Лето 1925 года (Эренбург) - страница 6

Ел и пил я чересчур быстро. Правда, старуха не пугала меня, нет, иные, пусть и вздорные, мысли ускоряли сокращения мышц вдруг Луиджи раскается в своей щедрости и вырвет из моих рук чашку с еще недохлебанной жижицей? Ведь взял же он окурок... Ром и суп ошпаривали пищевод. От приятной боли я жмурился. Если б мне вздумалось в те минуты предаться поэзии, я сказал бы: "Вот что значит проглотить солнце". Подумать, что существует на свете меланхолия и капли для аппетита! Солнце росло, неуклюже ворочалось видимо, ему было во мне тесно. Я тихо стонал от колик и улыбался от счастья. Была даже минута возрождения всей корректности и условности моей прежней жизни. Чириканье канарейки тогда напомнило мне приветливость жены, и я готов был заговорить с требуховой старухой о последних натюрмортах Пикассо. Только этого недоставало: и так я был вдоволь смешон - в теннисных туфлях и в драной рубашке, ласково поглаживающий свой неестественно взбухший живот. Луиджи швырял жесты и чувства, как су, не жалея. Его партнерша, кривая и склизкая, как камбала, послушливо билась под дыханьем Калабрии. Пищавший рахитик, возможно, сын камбалы, никак не смущал сопряженных туловищ. Домашний аксессуар? Или философический орнамент? Мой друг был галантен до конца, он и мне предложил деловитую мусорщицу, прежде всего хозяйским оком оглядевшую ложе, то есть крохотный дворик с отхожим местом и луной над ним. Но я не мог осилить грусти и сна. Полька! Милые девушки! Оставьте эти страницы! Адам любил Еву, Андрей - Жанну 1, прусские офицеры и французские поэты любят друг друга. А я ничего не хочу. Дайте мне поспать под этой ретирадной луной, которая покорно ждет метлы и Вертера!

А Бельвиль не спал. Ночь его полнилась бредом. Только звезды и кепи полицейских соединяли этот задворок с прочим миром. Мне снились местные сны: легкие кавалькады огромных клопов, освежеванная морда луны в корзине мусорщицы, пустой овал и пыль, много едкой ехидной пыли.
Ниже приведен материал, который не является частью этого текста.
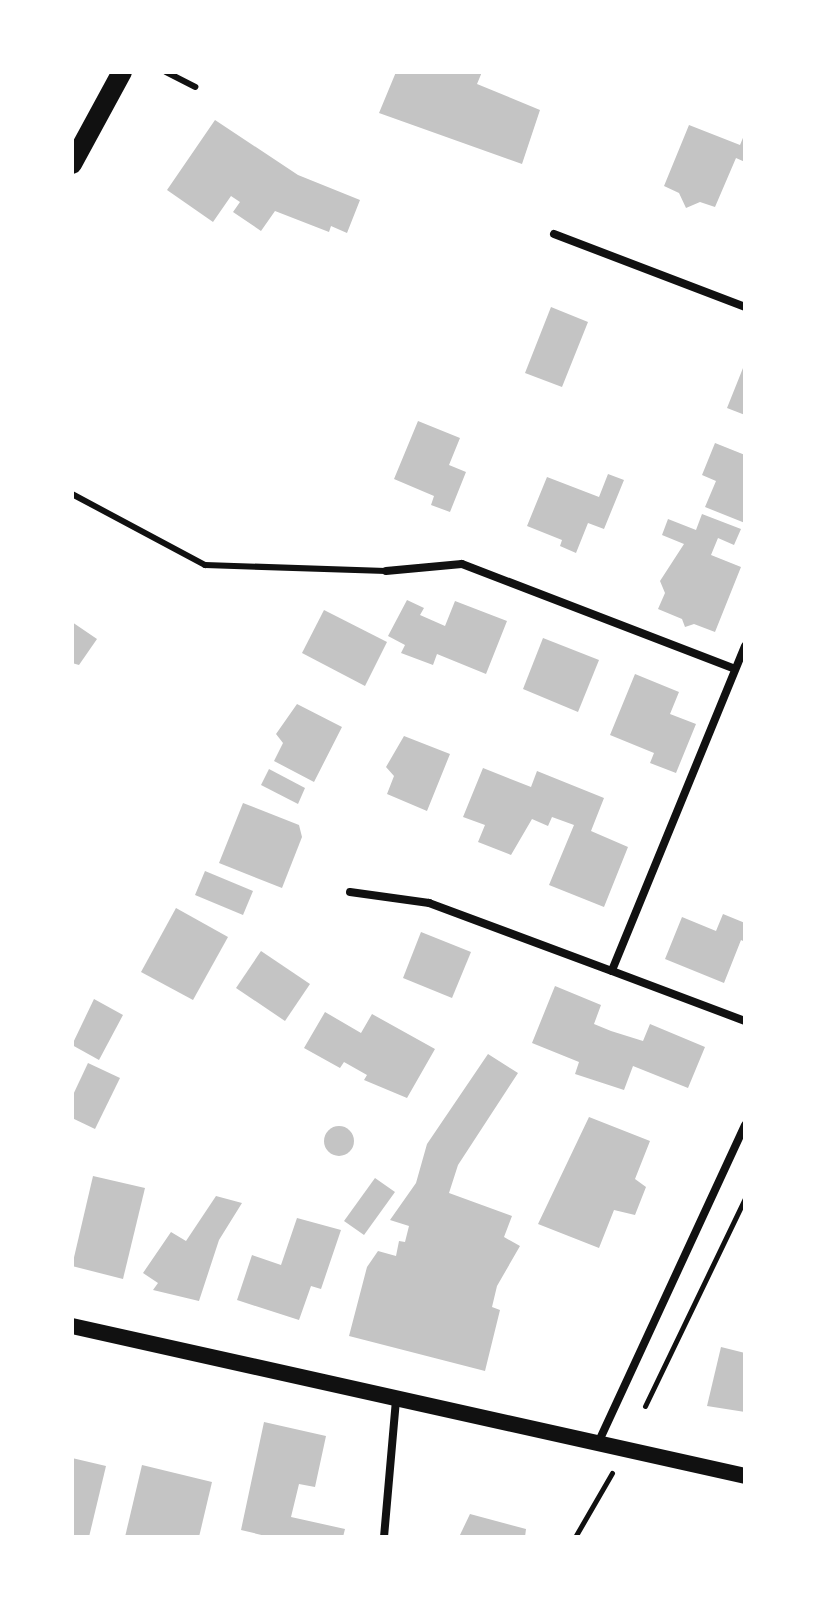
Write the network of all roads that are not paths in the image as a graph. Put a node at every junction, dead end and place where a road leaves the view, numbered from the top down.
1 (122, 72) edge
2 (166, 72) edge
3 (195, 87) dead end
4 (72, 164) edge
5 (554, 234) dead end
6 (745, 307) edge
7 (72, 494) edge
8 (386, 571) joint
9 (745, 646) edge
10 (735, 669) junction
11 (745, 673) edge
12 (350, 892) dead end
13 (612, 971) junction
14 (745, 1021) edge
15 (745, 1125) edge
16 (72, 1326) edge
17 (396, 1399) junction
18 (599, 1441) junction
19 (745, 1476) edge
20 (384, 1537) edge

1 - 4 main road
2 - 3 lane
5 - 6 street
7 - 8 lane
8 - 10 street
9 - 10 street
10 - 11 lane
10 - 13 street
12 - 13 street
13 - 14 street
15 - 18 street
16 - 17 main road
17 - 18 main road
17 - 20 street
18 - 19 main road

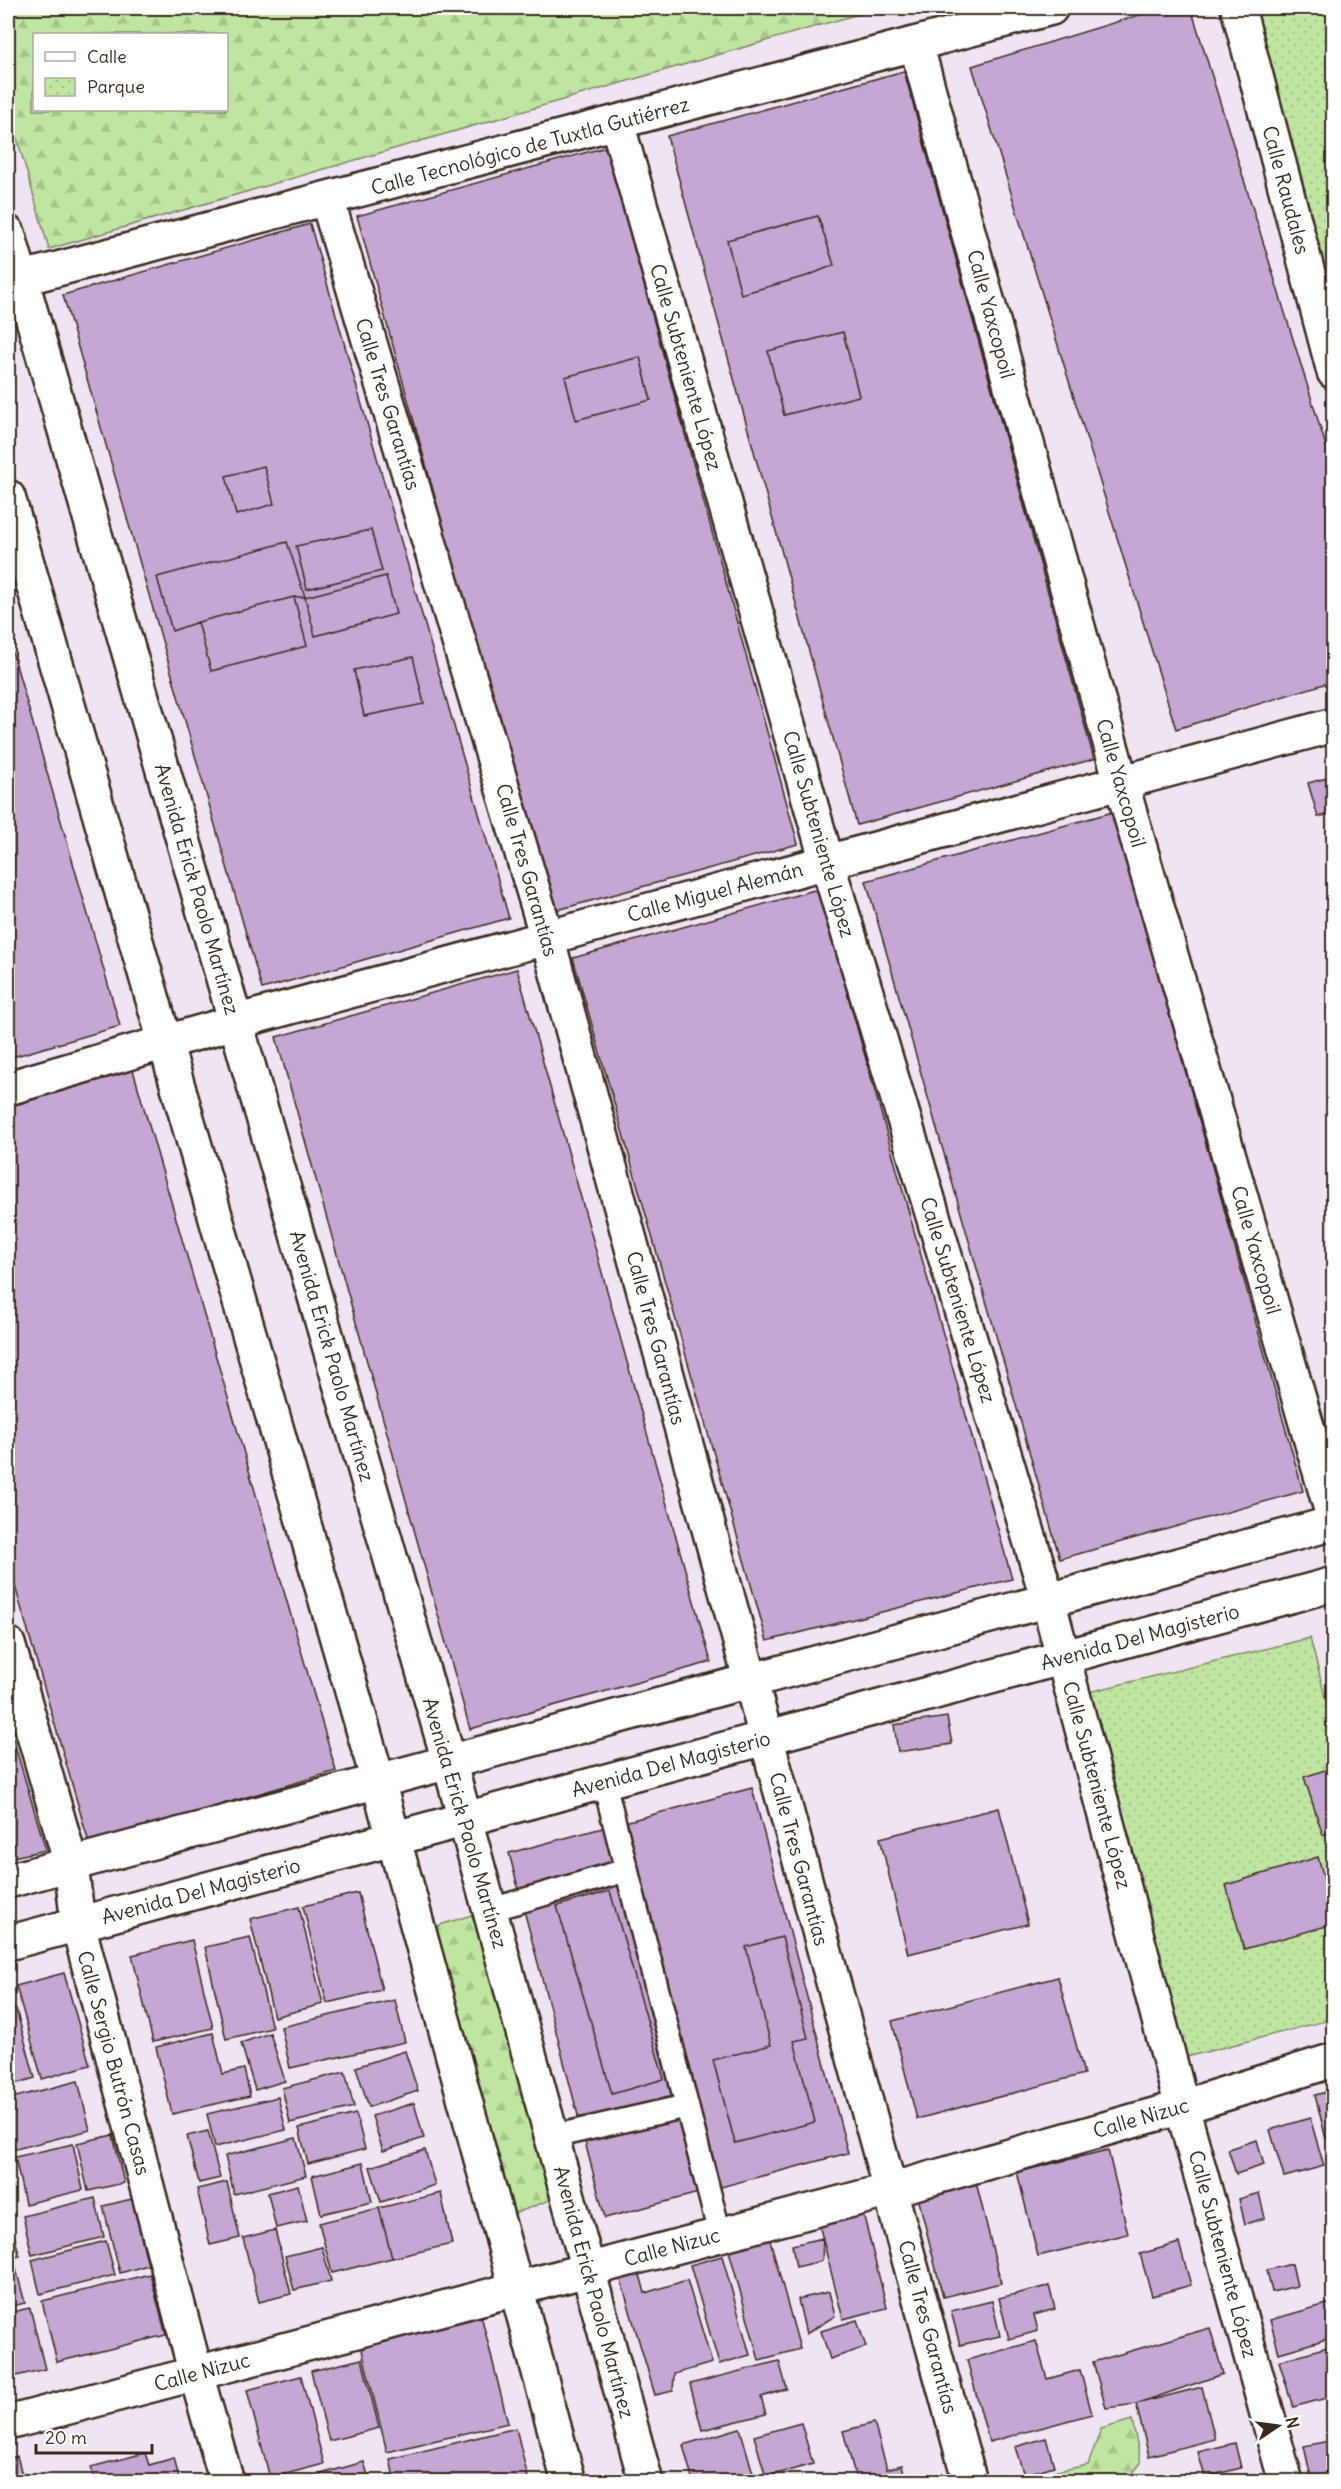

Утром нас выкинули. Память о ста су не сделала этих людей вежливей. Женщины опустили юбки ниже колен. Лавочники подняли железные шторы. Это обозначало новый день и необходимость выходить на бесславный промысел: продать забытый на скамье номер "Intransigent", подобрать упавшую с тележки грушу, словом, просуществовать. Оглядываемые подозрительными глазами дозорных - горничных, прогуливающих пинчеров, булочниц, почтальонов, - мы перешли границу просто-Парижа. Впереди шагал, вызывающе и нежно, мой смуглый фантаст. Я же тихо трусил за ним.

Елисейские Поля. Росистая свежесть только что напомаженных лиц. Лак "ситроенов" на солнце. Смех, давно, со вчерашнего дня не слышанный смех, звонкий и доброкачественный, как проверяемые о прилавок кассы серебряные монеты. Почему же я, свалившись на скамью, закрыл лицо рукой и просил: запах прошлой ночи, клопы, лиловые бедра мусорщицы - все, только не это? Зависть, скажете вы? Да, так нас учили с детства. Придя из Бельвиля на Елисейские поля, где воздух сфабрикован лучшими парфюмерами мира, а шаги Господом и профессорами фокстрота, можно только завидовать, только глухо и глупо урчать, подражая голосу голодного желудка. Поэтому так трудно будет поверить мне, когда я скажу, что не зависть, нет, отвращение - физическая брезгливость, рождаемая запахами, звуками, раскраской, - сжимали мое горло. Я не хотел ни этих "ситроенов", ни этих женщин. Я хотел только, чтобы все это исчезло: несовместимые миры, рахитики Бельвиля, амазонки, направляющиеся в Булонский лес, запах хлеба, цветов и голодной блевотины, прежде всего, чтобы исчезло солнце, бесстыдный и дикий символ равенства, солнце, ухитряющееся с профессиональным безразличием нагревать паркеты этих площадей и темный дворик, где вчера в желтой лужице барахталась бельвильская луна.